He left town on a Saturday morning, three weeks ago. That afternoon I sat down to write the grand love scene: in which the fated werewolf mates claim each other forever and ever.
I was sad but had accepted the end of the relationship, and I was ready to get to work. But I couldn’t get myself to write the words. I could hardly picture the characters together.
A few days ago, I finished the love scene. I’m glad I took several days to mull over such an important moment in the novel, for I wouldn’t have included some crucial elements if I hadn’t taken my time. (I’ve found that’s the case outside of life’s interference, that like wine or whiskey, ideas need to stew in a barrel for a while, even if you have the time to write 10,000 words in a weekend.)

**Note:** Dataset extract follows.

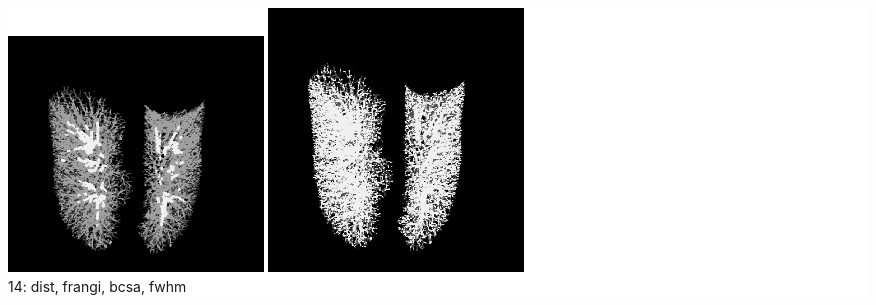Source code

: <img load="lazy" alt="..." src="static/bcsa-mip-13.png" width="256">
<img load="lazy" alt="..." src="static/fwhm-mip-13.png" width="256">
<br>14: dist, frangi, bcsa, fwhm<br>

I’ve also realized that I was so determined to write that scene then, the day of his departure, to prove I wasn’t too overwrought. I wanted it to be a symbolic, ironic act, affirming that hadn’t been the right relationship anyway, that my conviction in romance endured untarnished.

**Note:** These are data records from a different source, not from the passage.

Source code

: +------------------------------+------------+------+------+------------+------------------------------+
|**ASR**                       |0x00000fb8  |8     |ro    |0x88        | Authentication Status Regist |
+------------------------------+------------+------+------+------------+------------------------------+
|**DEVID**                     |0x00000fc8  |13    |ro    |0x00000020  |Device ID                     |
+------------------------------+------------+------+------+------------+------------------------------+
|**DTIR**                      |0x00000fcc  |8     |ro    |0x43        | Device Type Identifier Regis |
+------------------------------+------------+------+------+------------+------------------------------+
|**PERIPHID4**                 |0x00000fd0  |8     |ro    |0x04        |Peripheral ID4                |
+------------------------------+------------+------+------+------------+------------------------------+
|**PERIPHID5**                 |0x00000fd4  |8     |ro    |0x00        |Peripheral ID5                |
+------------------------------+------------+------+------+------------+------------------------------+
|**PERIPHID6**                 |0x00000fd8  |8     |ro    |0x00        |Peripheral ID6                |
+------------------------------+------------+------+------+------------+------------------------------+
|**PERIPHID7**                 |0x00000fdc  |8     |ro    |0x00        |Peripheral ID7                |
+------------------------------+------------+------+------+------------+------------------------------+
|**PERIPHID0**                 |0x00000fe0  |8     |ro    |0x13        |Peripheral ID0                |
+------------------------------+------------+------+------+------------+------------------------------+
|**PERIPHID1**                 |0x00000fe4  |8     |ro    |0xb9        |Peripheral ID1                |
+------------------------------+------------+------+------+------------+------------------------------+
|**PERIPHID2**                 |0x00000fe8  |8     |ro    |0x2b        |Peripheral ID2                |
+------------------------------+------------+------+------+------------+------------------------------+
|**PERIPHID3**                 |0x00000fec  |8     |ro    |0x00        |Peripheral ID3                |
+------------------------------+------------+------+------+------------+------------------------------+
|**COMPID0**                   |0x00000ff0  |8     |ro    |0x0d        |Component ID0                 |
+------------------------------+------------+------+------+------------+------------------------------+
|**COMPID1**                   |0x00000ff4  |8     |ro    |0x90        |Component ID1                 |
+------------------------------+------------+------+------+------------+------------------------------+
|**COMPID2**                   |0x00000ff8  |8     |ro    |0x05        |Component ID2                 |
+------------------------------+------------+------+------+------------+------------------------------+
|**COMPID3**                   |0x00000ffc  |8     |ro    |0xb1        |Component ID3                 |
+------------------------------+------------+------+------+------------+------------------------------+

My post break-up transition has gone better than my friends feared—I cried a few times but have kept busy. My patient faith in finding love is just as strong. But, I was an idiot, or egotistical, to think I could write the love scene immediately after a break up. I was too full of my own emotions to try to fit the invented feelings of my characters as well. I had hoped to channel what I felt—as we authors often do—to make the romance even more potent, but it was an alchemical impossibility.
Sometimes fiction is an effective escape. Sometimes the shit life gives us is the best compost for writing. I’ve learned that sometimes you have to put stories aside and deal with what’s in your heart at face value, in the moment.